One of the first bands to rouse parental ire was Black Sabbath, and Slayer has joined the lineup of Sabbath vocalist Ozzy Osbourne’s hugely successful Ozzfest. King feels that Ozzfest’s congregation of hard music fans creates new opportunities for his band to present their music – especially for people who might find a typical Slayer gig a bit too intimidating.

Kerry King, bringing the Australian masses around to Slayer's way of thinking, February, 2011.
Photo: Andrew Stuart/Slayer.net

Oh yeah, any big festival like that would help,” says King. “When you’re playing to giant masses like that, they might have always secretly wanted to go check out Slayer, but they never could. When Ozzy’s on the bill, or somebody more tame, they get the opportunity.”

King feels that bringing new fans under Slayer’s influence through high-profile shows like Ozzfest would be a positive development.

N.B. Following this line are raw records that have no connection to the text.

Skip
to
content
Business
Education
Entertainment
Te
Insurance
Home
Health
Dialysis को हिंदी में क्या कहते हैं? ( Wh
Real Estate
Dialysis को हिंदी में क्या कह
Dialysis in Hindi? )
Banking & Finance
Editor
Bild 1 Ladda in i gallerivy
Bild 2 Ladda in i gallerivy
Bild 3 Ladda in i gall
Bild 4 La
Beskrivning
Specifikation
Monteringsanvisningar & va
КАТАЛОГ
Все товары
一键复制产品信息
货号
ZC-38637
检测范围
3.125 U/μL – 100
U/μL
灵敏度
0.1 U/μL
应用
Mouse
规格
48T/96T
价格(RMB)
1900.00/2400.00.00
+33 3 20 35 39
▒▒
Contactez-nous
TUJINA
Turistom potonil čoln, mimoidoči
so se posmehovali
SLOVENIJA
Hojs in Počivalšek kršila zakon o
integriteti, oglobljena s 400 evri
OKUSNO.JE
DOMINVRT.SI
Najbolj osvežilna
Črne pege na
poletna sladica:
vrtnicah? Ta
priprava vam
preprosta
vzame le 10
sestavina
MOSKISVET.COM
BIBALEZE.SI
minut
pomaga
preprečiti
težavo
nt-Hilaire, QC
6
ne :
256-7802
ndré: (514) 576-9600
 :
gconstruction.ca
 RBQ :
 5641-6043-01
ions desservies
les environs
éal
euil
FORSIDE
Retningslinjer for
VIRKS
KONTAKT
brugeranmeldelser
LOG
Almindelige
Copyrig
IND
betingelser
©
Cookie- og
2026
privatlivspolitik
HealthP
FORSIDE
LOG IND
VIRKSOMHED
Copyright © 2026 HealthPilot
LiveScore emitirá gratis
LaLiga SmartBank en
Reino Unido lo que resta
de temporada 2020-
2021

I’m happy with my success, but for me the goal would be to get to another level,” King admits. “I mean, we’ve been here forever, I’ve played everywhere I want to play. So if there is any goal for me to have, it would be maybe to get a platinum record instead of a gold record. But if I don’t get it, I’m not going to dwell on it.”

Regardless of whether the ranks of Slayer followers swell in the years to come, for King the sonic impact of his band remains his primary focus. And though Diabolus in Musica offers further proof that Slayer is one of the most inventive of metal bands, King feels that there are greater discoveries ahead for his band.

Personally, if I wasn’t in Slayer and I wasn’t playing this kind of music, this is still what I’d be listening to. It’s the kind of stuff that I really like. I think there are all sorts of opportunities that I haven’t even touched yet in this stuff.”